The Laws of the Divine Providence
Providence is not evident, but man should acknowledge it.
And He said, So is the kingdom of God, as if a man should cast seed into the earth, and should sleep and rise night and day, and the seed should sprout and grow up, he knows not how. For of its own accord the earth bears fruit, first a blade, then an ear, then full wheat in the ear. But when the fruit is ripe, straightway he sends in the sickle, because the harvest stands ready.
AE 1153:5. The fifth law of the Divine providence is, That from sense and perception in himself man cannot know how good and truth flow in from the Lord, and how evil and falsity flow in from hell; nor can he see how the Divine providence operates in favor of good against evil. If he did he could not act from freedom according to reason as if from himself. It is sufficient for him to know and acknowledge this from the Word and from the doctrine of the church. This is what is meant by the Lord’s words in... Mark [above].
AE 1153:6. The reason man does not perceive the operation of the Divine providence within him is because that would take away his freedom, and thus his ability to think as if of himself, and with it every delight of life. Thus man would be like an automaton, in which there is no reciprocal, and by that, conjunction; also he would be a slave and not free.
The Divine providence moves so secretly that scarcely a trace of it is seen, although it acts upon the most minute things of man’s thought and will, which regard his eternal state, chiefly for the reason that the Lord continually wills to impress His love on man, and through it His wisdom, and thus create him into His image. Consequently the operation of the Lord is into man’s love and from that into his understanding, and not the reverse. Love with its affections, which are manifold and innumerable, is perceived by man only by a most general feeling, and thus so slightly that there is scarcely anything of it; and yet that man may be reformed and saved he must be led from one affection of love into another according to their connection from order, a thing that no man and even no angel can at all comprehend.
AE 1153:7. If a man should learn anything of these arcana, he could not be withheld from leading himself; and in this he would be continually led from heaven into hell, while the Lord’s leading is continually from hell towards heaven. For from himself man constantly acts against order, while the Lord acts constantly according to order. For man, from the nature derived from his parents, is in the love of self and the love of the world, and con- sequently perceives from a feeling of delight everything belonging to those loves as good. Nevertheless, those loves as ends must be removed; and this is done by the Lord in infinite ways, that appear like a labyrinth even before the angels of the third heaven.

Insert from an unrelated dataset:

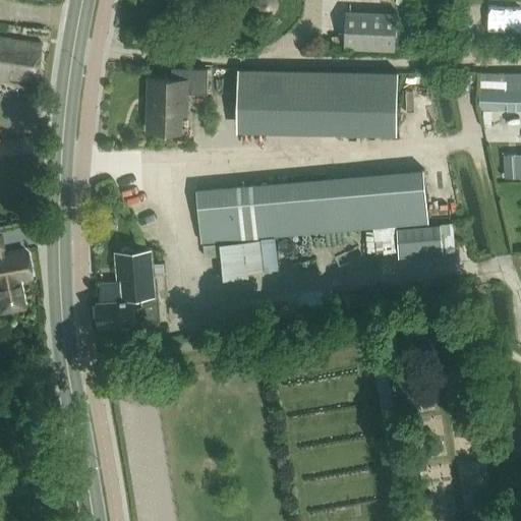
[(255,0),(255,1),(254,4),(254,6),(254,8),(255,10),(256,12),(258,14),(259,15),(262,16),(265,16),(268,16),(270,16),(272,15),(275,13),(276,11),(278,9),(279,7),(279,3),(278,0),(255,0)]
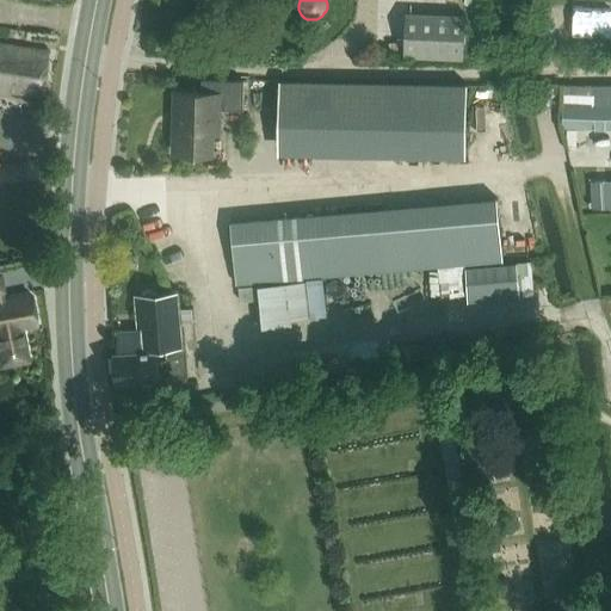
[(481,31),(464,31),(466,16),(405,12),(405,44),(389,43),(388,56),(403,57),(463,61),(463,59),(480,59),(481,31)]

AE 1153:8. All this makes clear that man would find no help at all in knowing anything about this from sense or perception, but it would do him harm instead, and would destroy him forever. It is sufficient for man to know truths, and by means of truths to know what is good and what is evil, and to acknowledge the Lord and His Divine auspices in every least thing. Then so far as he knows truths, and by means of them what is good and evil, and does what is good as if from himself, so far the Lord leads him from love into wisdom.
Questions and Comments
- Thinking of the parable from Mark: Looking back, can you see an example of when you “slept and rose, night and day,” unaware of how seeds were growing in you, till much later?
- It is a law that we cannot know how good and truth nor evil and falsity flow into us; yet if we only believed that they do, then we would not claim credit for good nor blame for evil. Higher angels perceive this clearly. Why must we not perceive it?
- “The Lord continually wills to impress His love on man.” Think of how little we know about guiding a child’s affections! Freedom is essential to love.
- “From the records and examples of life... we know these two things: that consciences do not suffer themselves to be compelled, and that we strive after what is forbidden. Moreover everyone desires to pass from non-freedom into freedom, for this belongs to man's life” (AC 1947). The Lord too wants us to be free. Should we love our neighbor’s freedom as our own?
- Does it feel insulting and demeaning to be told that from himself, man continually acts against order, and feels the loves of self and the world as good? If not, why not?